━━ RECORDS TO PROCESS

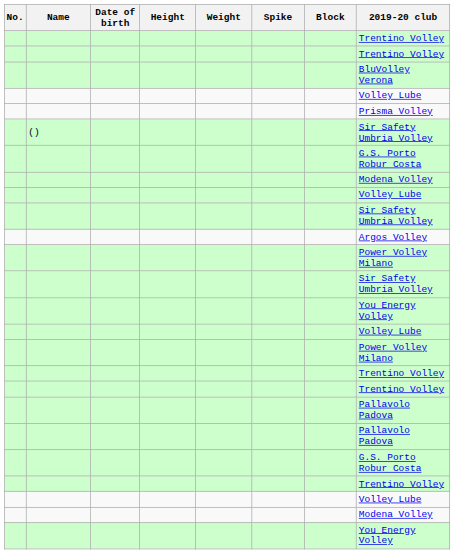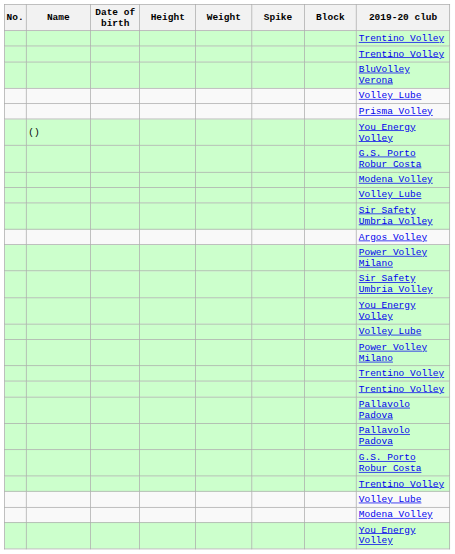() | 2019-20 club: Sir Safety Umbria Volley -> You Energy Volley
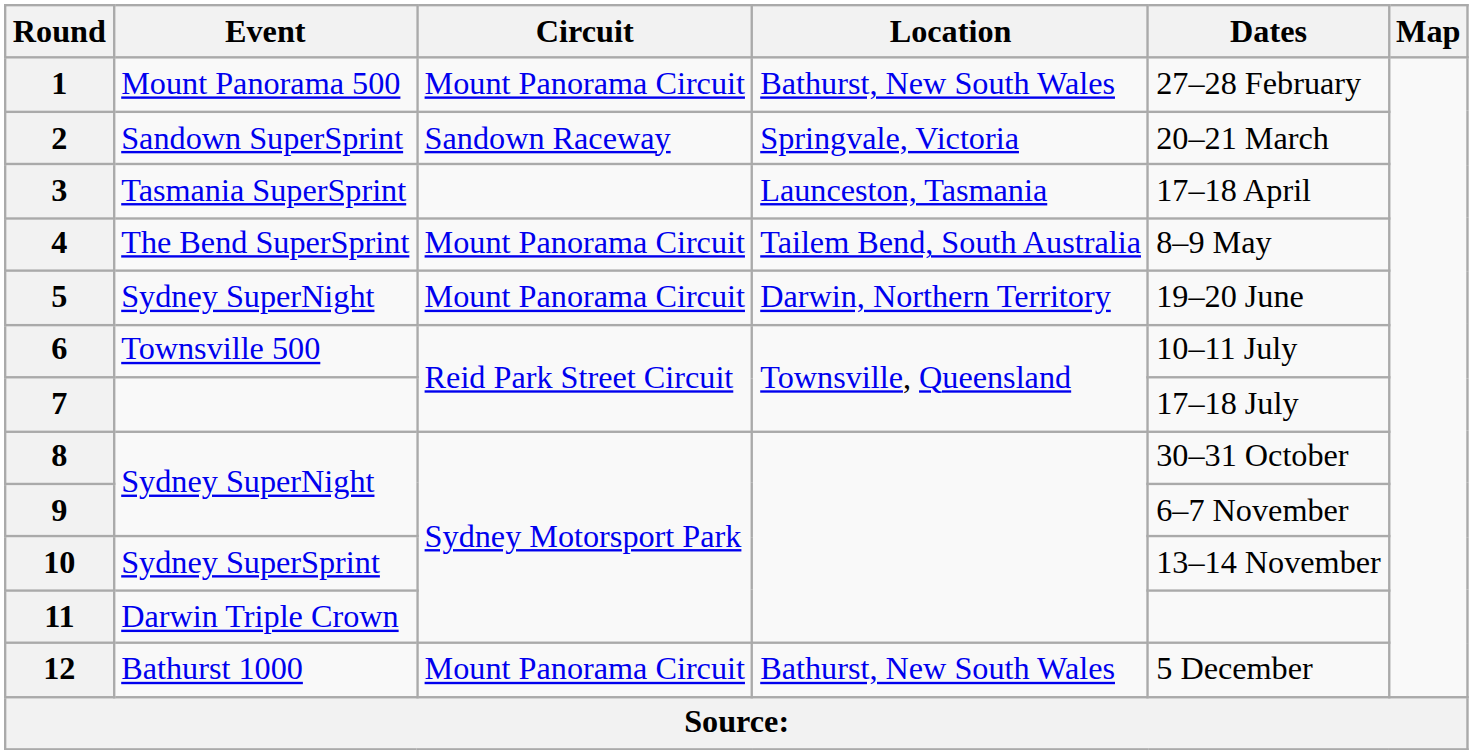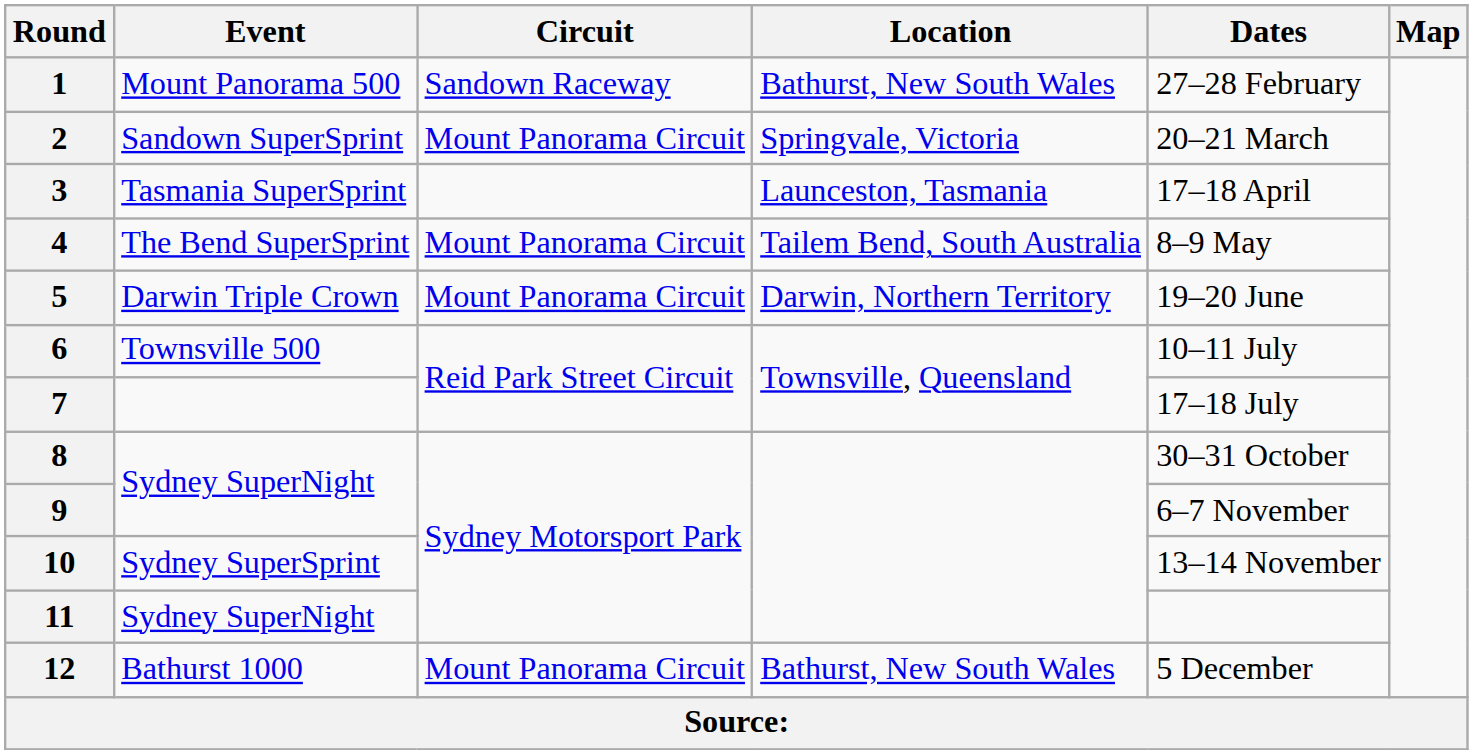1 | Circuit: Mount Panorama Circuit -> Sandown Raceway
2 | Circuit: Sandown Raceway -> Mount Panorama Circuit
5 | Event: Sydney SuperNight -> Darwin Triple Crown
11 | Event: Darwin Triple Crown -> Sydney SuperNight
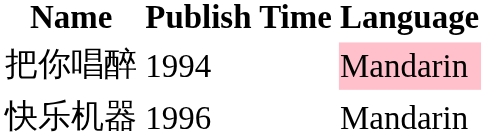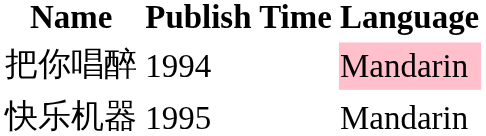快乐机器 | Publish Time: 1996 -> 1995
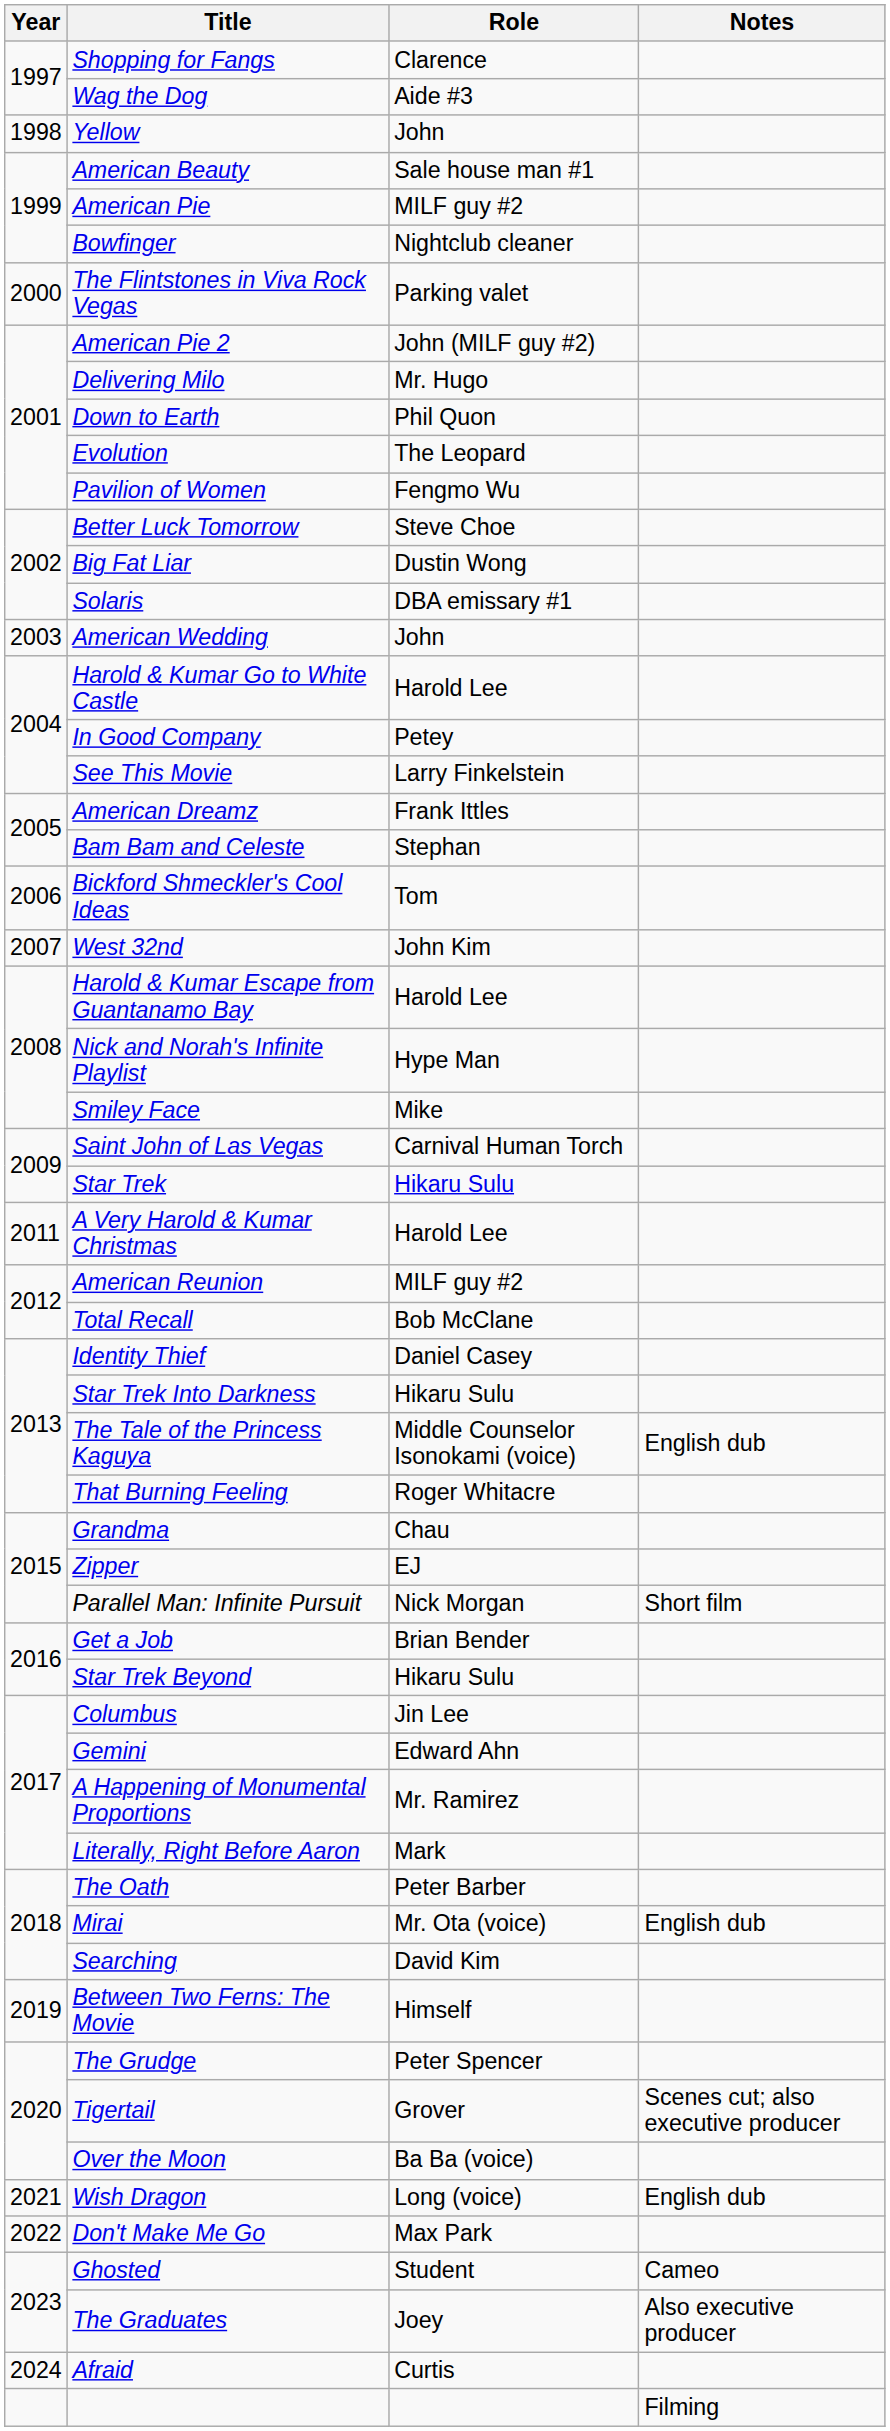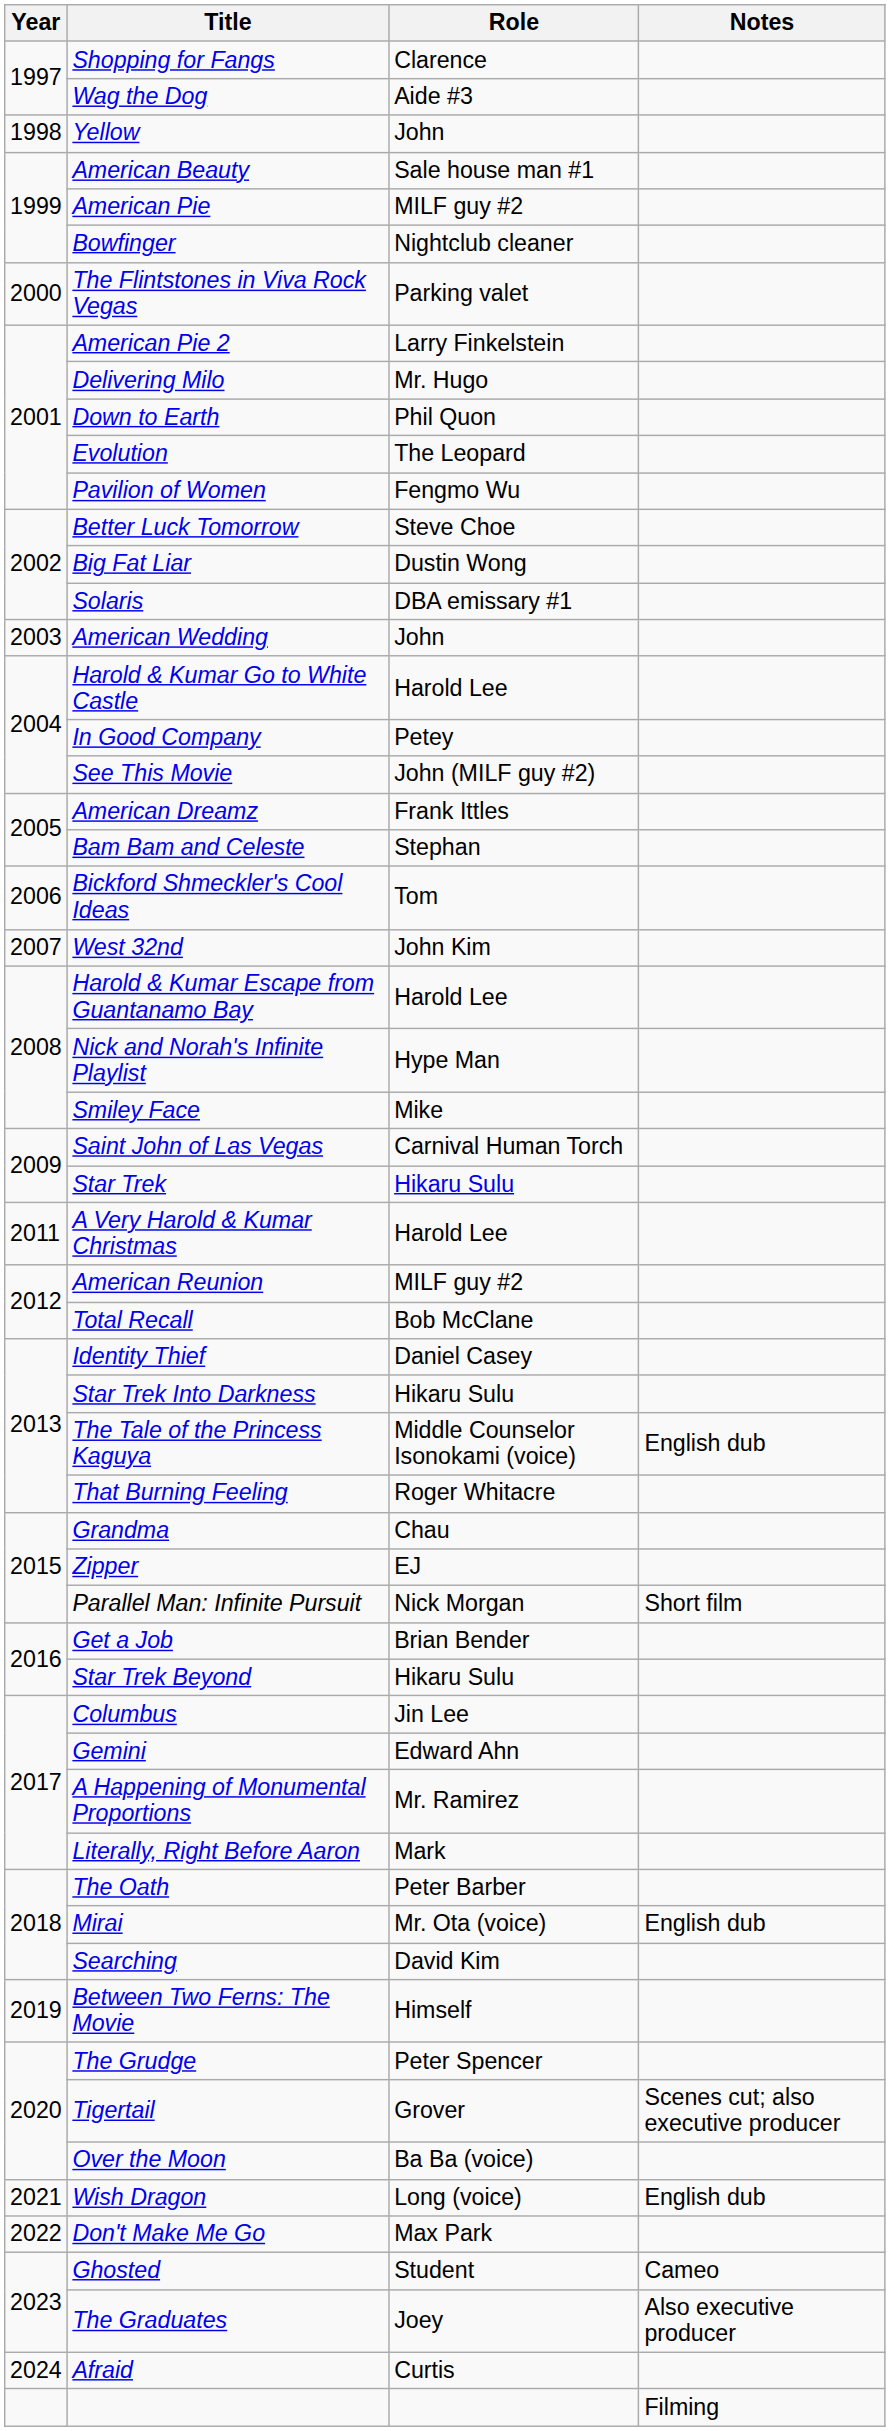American Pie 2 | Role: John (MILF guy #2) -> Larry Finkelstein
See This Movie | Role: Larry Finkelstein -> John (MILF guy #2)
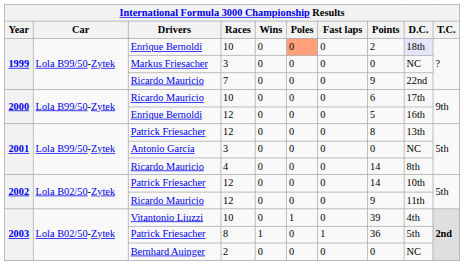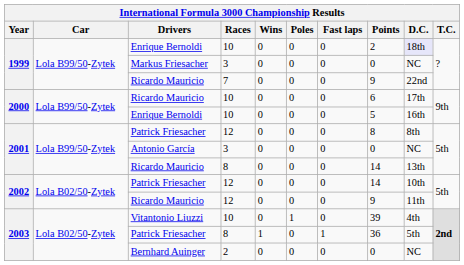1999 / Enrique Bernoldi | Poles: lightsalmon background -> no background
2000 / Enrique Bernoldi | Races: 12 -> 10
2001 / Patrick Friesacher | D.C.: 13th -> 8th
2001 / Ricardo Mauricio | Races: 4 -> 8
2001 / Ricardo Mauricio | D.C.: 8th -> 13th
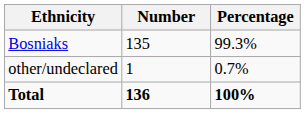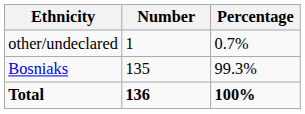rows swapped: Bosniaks <-> other/undeclared
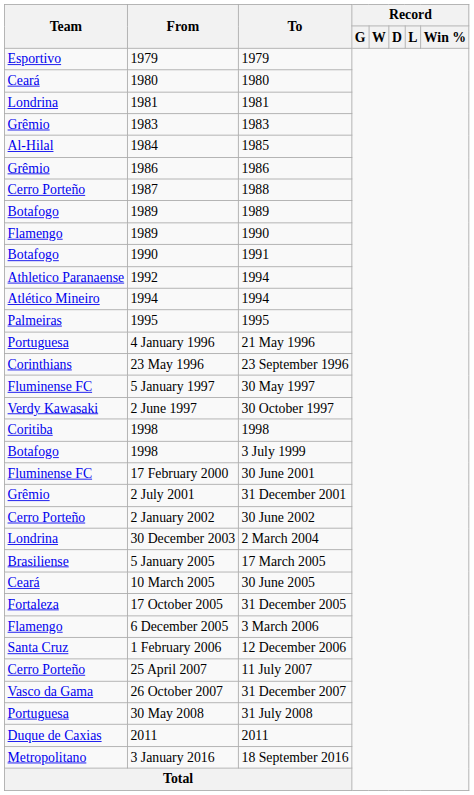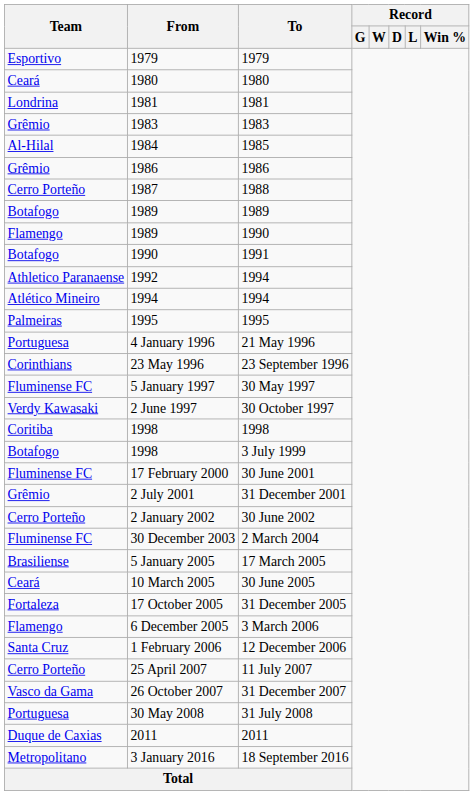2 March 2004 | Team: Londrina -> Fluminense FC
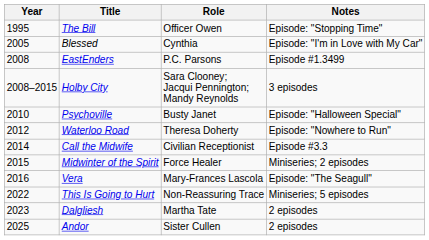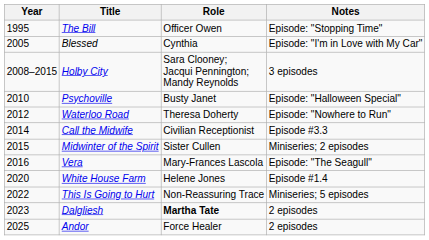- row: 2008 | EastEnders | P.C. Parsons | Episode #1.3499
Midwinter of the Spirit | Role: Force Healer -> Sister Cullen
+ row: 2020 | White House Farm | Helene Jones | Episode #1.4
Dalgliesh | Role: normal -> bold
Andor | Role: Sister Cullen -> Force Healer
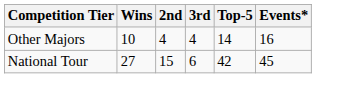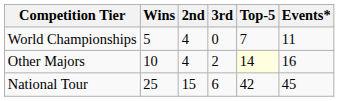+ row: World Championships | 5 | 4 | 0 | 7 | 11
Other Majors | 3rd: 4 -> 2
Other Majors | Top-5: no background -> lightyellow background
National Tour | Wins: 27 -> 25
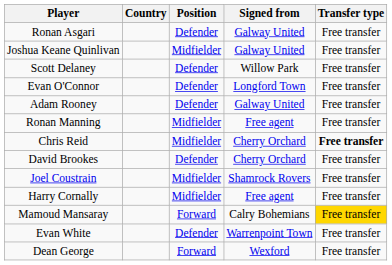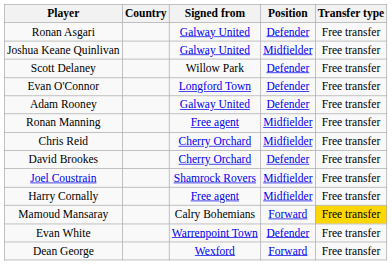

━━━━

PROBLEM TO WORK ON: Please repeat every line of the records above word for word, leaving out the pictures.

OUTPUT BELOW:
() | 2019-20 club: Sir Safety Umbria Volley -> You Energy Volley
1 | Circuit: Mount Panorama Circuit -> Sandown Raceway
2 | Circuit: Sandown Raceway -> Mount Panorama Circuit
5 | Event: Sydney SuperNight -> Darwin Triple Crown
11 | Event: Darwin Triple Crown -> Sydney SuperNight
快乐机器 | Publish Time: 1996 -> 1995
American Pie 2 | Role: John (MILF guy #2) -> Larry Finkelstein
See This Movie | Role: Larry Finkelstein -> John (MILF guy #2)
1999 / Enrique Bernoldi | Poles: lightsalmon background -> no background
2000 / Enrique Bernoldi | Races: 12 -> 10
2001 / Patrick Friesacher | D.C.: 13th -> 8th
2001 / Ricardo Mauricio | Races: 4 -> 8
2001 / Ricardo Mauricio | D.C.: 8th -> 13th
rows swapped: Bosniaks <-> other/undeclared
2 March 2004 | Team: Londrina -> Fluminense FC
- row: 2008 | EastEnders | P.C. Parsons | Episode #1.3499
Midwinter of the Spirit | Role: Force Healer -> Sister Cullen
+ row: 2020 | White House Farm | Helene Jones | Episode #1.4
Dalgliesh | Role: normal -> bold
Andor | Role: Sister Cullen -> Force Healer
+ row: World Championships | 5 | 4 | 0 | 7 | 11
Other Majors | 3rd: 4 -> 2
Other Majors | Top-5: no background -> lightyellow background
National Tour | Wins: 27 -> 25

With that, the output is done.